(Records showing where elements appear)

....................

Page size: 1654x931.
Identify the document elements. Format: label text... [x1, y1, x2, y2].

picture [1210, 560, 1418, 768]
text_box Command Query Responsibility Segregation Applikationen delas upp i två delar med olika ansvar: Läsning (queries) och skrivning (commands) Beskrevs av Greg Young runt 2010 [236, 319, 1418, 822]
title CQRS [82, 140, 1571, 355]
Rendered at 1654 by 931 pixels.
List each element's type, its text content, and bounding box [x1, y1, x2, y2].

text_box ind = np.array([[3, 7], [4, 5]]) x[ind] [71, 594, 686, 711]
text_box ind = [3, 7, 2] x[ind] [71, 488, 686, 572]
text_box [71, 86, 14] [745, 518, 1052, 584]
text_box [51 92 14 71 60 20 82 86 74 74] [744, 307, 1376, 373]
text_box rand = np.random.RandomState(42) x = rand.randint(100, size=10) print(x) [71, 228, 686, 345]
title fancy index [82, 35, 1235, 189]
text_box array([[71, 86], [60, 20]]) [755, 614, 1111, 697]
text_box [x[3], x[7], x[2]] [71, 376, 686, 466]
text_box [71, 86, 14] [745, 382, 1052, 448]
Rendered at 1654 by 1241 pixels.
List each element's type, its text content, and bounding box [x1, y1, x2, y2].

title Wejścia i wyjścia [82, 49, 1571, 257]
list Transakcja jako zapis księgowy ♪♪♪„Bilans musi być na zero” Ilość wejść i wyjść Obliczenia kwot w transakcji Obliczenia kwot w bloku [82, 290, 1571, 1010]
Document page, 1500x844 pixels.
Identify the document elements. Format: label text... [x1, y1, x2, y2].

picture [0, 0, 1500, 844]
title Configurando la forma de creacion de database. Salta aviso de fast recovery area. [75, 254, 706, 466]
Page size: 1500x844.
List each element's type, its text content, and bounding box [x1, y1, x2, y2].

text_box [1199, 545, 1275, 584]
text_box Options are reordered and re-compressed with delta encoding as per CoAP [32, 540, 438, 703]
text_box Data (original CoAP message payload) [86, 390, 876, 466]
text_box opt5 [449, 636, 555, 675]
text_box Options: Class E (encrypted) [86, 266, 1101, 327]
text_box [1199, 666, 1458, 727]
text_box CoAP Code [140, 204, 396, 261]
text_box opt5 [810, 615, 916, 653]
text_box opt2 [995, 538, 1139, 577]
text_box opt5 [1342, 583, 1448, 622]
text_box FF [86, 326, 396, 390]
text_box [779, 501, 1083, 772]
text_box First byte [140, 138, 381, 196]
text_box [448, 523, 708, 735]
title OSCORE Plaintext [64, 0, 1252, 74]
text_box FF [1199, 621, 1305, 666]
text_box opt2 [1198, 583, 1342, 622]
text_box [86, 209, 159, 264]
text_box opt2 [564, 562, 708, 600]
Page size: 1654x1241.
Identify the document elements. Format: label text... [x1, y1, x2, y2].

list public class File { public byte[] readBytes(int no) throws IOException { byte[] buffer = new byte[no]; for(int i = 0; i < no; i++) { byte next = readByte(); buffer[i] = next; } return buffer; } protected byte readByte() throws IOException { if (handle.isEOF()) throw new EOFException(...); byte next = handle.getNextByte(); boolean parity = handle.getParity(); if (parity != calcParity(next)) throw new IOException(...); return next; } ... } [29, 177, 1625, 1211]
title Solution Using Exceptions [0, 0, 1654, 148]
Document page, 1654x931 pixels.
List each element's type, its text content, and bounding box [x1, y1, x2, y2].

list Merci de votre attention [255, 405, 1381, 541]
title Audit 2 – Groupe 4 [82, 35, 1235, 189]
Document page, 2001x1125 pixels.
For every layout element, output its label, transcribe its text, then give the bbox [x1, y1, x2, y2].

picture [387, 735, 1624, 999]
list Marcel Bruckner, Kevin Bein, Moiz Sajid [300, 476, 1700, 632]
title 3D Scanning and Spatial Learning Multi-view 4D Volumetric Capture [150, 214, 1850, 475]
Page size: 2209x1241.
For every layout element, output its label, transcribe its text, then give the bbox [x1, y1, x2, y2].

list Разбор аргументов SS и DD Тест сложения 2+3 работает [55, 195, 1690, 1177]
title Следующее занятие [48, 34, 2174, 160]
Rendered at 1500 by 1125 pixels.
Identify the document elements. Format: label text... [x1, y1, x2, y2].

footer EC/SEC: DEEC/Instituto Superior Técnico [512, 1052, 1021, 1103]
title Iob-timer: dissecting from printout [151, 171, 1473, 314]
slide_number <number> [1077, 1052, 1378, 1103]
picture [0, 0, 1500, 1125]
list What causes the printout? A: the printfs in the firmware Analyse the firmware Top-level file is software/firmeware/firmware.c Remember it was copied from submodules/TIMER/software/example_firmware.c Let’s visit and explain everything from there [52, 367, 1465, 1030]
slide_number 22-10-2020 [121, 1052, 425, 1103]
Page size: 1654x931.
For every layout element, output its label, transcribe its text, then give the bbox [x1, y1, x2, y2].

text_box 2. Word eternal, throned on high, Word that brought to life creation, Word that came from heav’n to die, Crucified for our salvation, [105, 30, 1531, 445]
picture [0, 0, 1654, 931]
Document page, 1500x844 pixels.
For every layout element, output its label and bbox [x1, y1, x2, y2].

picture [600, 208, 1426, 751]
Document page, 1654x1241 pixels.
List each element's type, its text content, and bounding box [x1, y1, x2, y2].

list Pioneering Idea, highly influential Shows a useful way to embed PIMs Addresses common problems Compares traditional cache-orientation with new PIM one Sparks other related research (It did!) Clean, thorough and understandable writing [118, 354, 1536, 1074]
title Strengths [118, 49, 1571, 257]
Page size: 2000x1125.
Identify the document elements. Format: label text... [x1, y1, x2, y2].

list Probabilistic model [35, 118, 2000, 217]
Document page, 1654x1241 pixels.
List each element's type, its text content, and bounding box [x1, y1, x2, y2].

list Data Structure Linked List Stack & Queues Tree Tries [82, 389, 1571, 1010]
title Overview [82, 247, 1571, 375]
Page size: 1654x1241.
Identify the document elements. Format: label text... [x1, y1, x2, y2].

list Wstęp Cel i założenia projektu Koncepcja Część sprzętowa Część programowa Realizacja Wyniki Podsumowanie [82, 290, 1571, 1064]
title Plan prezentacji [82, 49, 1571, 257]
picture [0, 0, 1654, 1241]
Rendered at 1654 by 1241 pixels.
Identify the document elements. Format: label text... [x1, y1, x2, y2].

....................

AIM OF THE TASK> Rewrite all of the material above with every "Identify" changed to "Detect", and keep everything else as it is.

EXERCISE ANSWER>
Page size: 1654x931.
Detect the document elements. Format: label text... [x1, y1, x2, y2].

picture [1210, 560, 1418, 768]
text_box Command Query Responsibility Segregation Applikationen delas upp i två delar med olika ansvar: Läsning (queries) och skrivning (commands) Beskrevs av Greg Young runt 2010 [236, 319, 1418, 822]
title CQRS [82, 140, 1571, 355]
Rendered at 1654 by 931 pixels.
List each element's type, its text content, and bounding box [x1, y1, x2, y2].

text_box ind = np.array([[3, 7], [4, 5]]) x[ind] [71, 594, 686, 711]
text_box ind = [3, 7, 2] x[ind] [71, 488, 686, 572]
text_box [71, 86, 14] [745, 518, 1052, 584]
text_box [51 92 14 71 60 20 82 86 74 74] [744, 307, 1376, 373]
text_box rand = np.random.RandomState(42) x = rand.randint(100, size=10) print(x) [71, 228, 686, 345]
title fancy index [82, 35, 1235, 189]
text_box array([[71, 86], [60, 20]]) [755, 614, 1111, 697]
text_box [x[3], x[7], x[2]] [71, 376, 686, 466]
text_box [71, 86, 14] [745, 382, 1052, 448]
Rendered at 1654 by 1241 pixels.
List each element's type, its text content, and bounding box [x1, y1, x2, y2].

title Wejścia i wyjścia [82, 49, 1571, 257]
list Transakcja jako zapis księgowy ♪♪♪„Bilans musi być na zero” Ilość wejść i wyjść Obliczenia kwot w transakcji Obliczenia kwot w bloku [82, 290, 1571, 1010]
Document page, 1500x844 pixels.
Detect the document elements. Format: label text... [x1, y1, x2, y2].

picture [0, 0, 1500, 844]
title Configurando la forma de creacion de database. Salta aviso de fast recovery area. [75, 254, 706, 466]
Page size: 1500x844.
List each element's type, its text content, and bounding box [x1, y1, x2, y2].

text_box [1199, 545, 1275, 584]
text_box Options are reordered and re-compressed with delta encoding as per CoAP [32, 540, 438, 703]
text_box Data (original CoAP message payload) [86, 390, 876, 466]
text_box opt5 [449, 636, 555, 675]
text_box Options: Class E (encrypted) [86, 266, 1101, 327]
text_box [1199, 666, 1458, 727]
text_box CoAP Code [140, 204, 396, 261]
text_box opt5 [810, 615, 916, 653]
text_box opt2 [995, 538, 1139, 577]
text_box opt5 [1342, 583, 1448, 622]
text_box FF [86, 326, 396, 390]
text_box [779, 501, 1083, 772]
text_box First byte [140, 138, 381, 196]
text_box [448, 523, 708, 735]
title OSCORE Plaintext [64, 0, 1252, 74]
text_box FF [1199, 621, 1305, 666]
text_box opt2 [1198, 583, 1342, 622]
text_box [86, 209, 159, 264]
text_box opt2 [564, 562, 708, 600]
Page size: 1654x1241.
Detect the document elements. Format: label text... [x1, y1, x2, y2].

list public class File { public byte[] readBytes(int no) throws IOException { byte[] buffer = new byte[no]; for(int i = 0; i < no; i++) { byte next = readByte(); buffer[i] = next; } return buffer; } protected byte readByte() throws IOException { if (handle.isEOF()) throw new EOFException(...); byte next = handle.getNextByte(); boolean parity = handle.getParity(); if (parity != calcParity(next)) throw new IOException(...); return next; } ... } [29, 177, 1625, 1211]
title Solution Using Exceptions [0, 0, 1654, 148]
Document page, 1654x931 pixels.
List each element's type, its text content, and bounding box [x1, y1, x2, y2].

list Merci de votre attention [255, 405, 1381, 541]
title Audit 2 – Groupe 4 [82, 35, 1235, 189]
Document page, 2001x1125 pixels.
For every layout element, output its label, transcribe its text, then give the bbox [x1, y1, x2, y2].

picture [387, 735, 1624, 999]
list Marcel Bruckner, Kevin Bein, Moiz Sajid [300, 476, 1700, 632]
title 3D Scanning and Spatial Learning Multi-view 4D Volumetric Capture [150, 214, 1850, 475]
Page size: 2209x1241.
For every layout element, output its label, transcribe its text, then give the bbox [x1, y1, x2, y2].

list Разбор аргументов SS и DD Тест сложения 2+3 работает [55, 195, 1690, 1177]
title Следующее занятие [48, 34, 2174, 160]
Rendered at 1500 by 1125 pixels.
Detect the document elements. Format: label text... [x1, y1, x2, y2].

footer EC/SEC: DEEC/Instituto Superior Técnico [512, 1052, 1021, 1103]
title Iob-timer: dissecting from printout [151, 171, 1473, 314]
slide_number <number> [1077, 1052, 1378, 1103]
picture [0, 0, 1500, 1125]
list What causes the printout? A: the printfs in the firmware Analyse the firmware Top-level file is software/firmeware/firmware.c Remember it was copied from submodules/TIMER/software/example_firmware.c Let’s visit and explain everything from there [52, 367, 1465, 1030]
slide_number 22-10-2020 [121, 1052, 425, 1103]
Page size: 1654x931.
For every layout element, output its label, transcribe its text, then give the bbox [x1, y1, x2, y2].

text_box 2. Word eternal, throned on high, Word that brought to life creation, Word that came from heav’n to die, Crucified for our salvation, [105, 30, 1531, 445]
picture [0, 0, 1654, 931]
Document page, 1500x844 pixels.
For every layout element, output its label and bbox [x1, y1, x2, y2].

picture [600, 208, 1426, 751]
Document page, 1654x1241 pixels.
List each element's type, its text content, and bounding box [x1, y1, x2, y2].

list Pioneering Idea, highly influential Shows a useful way to embed PIMs Addresses common problems Compares traditional cache-orientation with new PIM one Sparks other related research (It did!) Clean, thorough and understandable writing [118, 354, 1536, 1074]
title Strengths [118, 49, 1571, 257]
Page size: 2000x1125.
Detect the document elements. Format: label text... [x1, y1, x2, y2].

list Probabilistic model [35, 118, 2000, 217]
Document page, 1654x1241 pixels.
List each element's type, its text content, and bounding box [x1, y1, x2, y2].

list Data Structure Linked List Stack & Queues Tree Tries [82, 389, 1571, 1010]
title Overview [82, 247, 1571, 375]
Page size: 1654x1241.
Detect the document elements. Format: label text... [x1, y1, x2, y2].

list Wstęp Cel i założenia projektu Koncepcja Część sprzętowa Część programowa Realizacja Wyniki Podsumowanie [82, 290, 1571, 1064]
title Plan prezentacji [82, 49, 1571, 257]
picture [0, 0, 1654, 1241]
Rendered at 1654 by 1241 pixels.
Detect the document elements. Format: label text... [x1, y1, x2, y2].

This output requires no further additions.